Зяма - это же Гердт!

Зиновий Гердт был не только замечательным актером, но для многих — воплощением чести и достоинства, мудрости и остроумия, истинно мужской привлекательности. Как мог уроженец местечка, по образованию слесарь-монтажник, из-за тяжелого фронтового ранения укрывшийся за ширмой кукольника, не обладавший «звездной» внешностью, достичь артистической славы и стать предметом всеобщей, поистине всенародной любви? Об этом рассказывают люди разных поколений и профессий, бывшие с Гердтом на протяжении многих лет.
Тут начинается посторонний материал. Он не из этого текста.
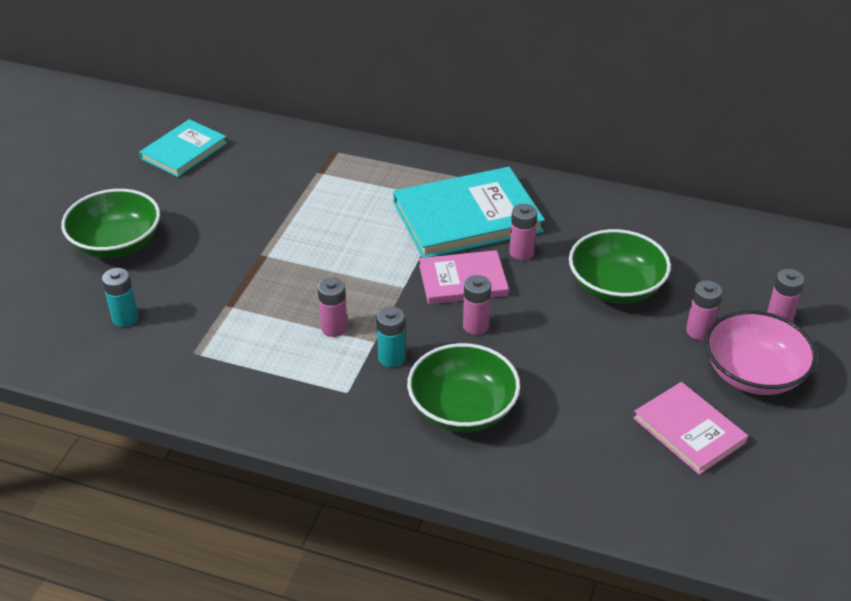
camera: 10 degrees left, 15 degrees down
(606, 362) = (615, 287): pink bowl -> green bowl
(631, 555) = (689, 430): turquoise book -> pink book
Евгений Евстигнеев - народный артист

Евгений Александрович Евстигнеев прижизненно завоевал право называться одним из любимейших артистов, народным не по званию, а по сути. Остается он таким и теперь, когда замечательного актера и человека уже нет среди нас.В книгу «Евгений Евстигнеев – народный артист» включены воспоминания родных и близких Евгения Александровича, его друзей – тех, кто был рядом во времена рабочей и студенческой юности и в последние годы жизни, актеров и режиссеров, которым посчастливилось работать с ним, людей, составляющих гор-дость отечественной культуры: О.


Вацлав Дворжецкий - династия

Семья Дворжецких – звездная династия российского кинематографа. Глава семьи Вацлав Дворжецкий, выдающийся актер театра, человек сложной трагической судьбы, впервые появился на экране в возрасте 57 лет в фильме «Щит и меч».Яркой, но короткой была творческая судьба старшего сына, Владислава, ставшего знаменитым сразу после своего дебюта в фильме А. Алова и В. Наумова «Бег», – всего десять лет. Младший, Евгений, – ныне также популярный актер театра и кино. В книге впервые опубликованы воспоминания близких, друзей и коллег Вацлава и Владислава Дворжецких: Р.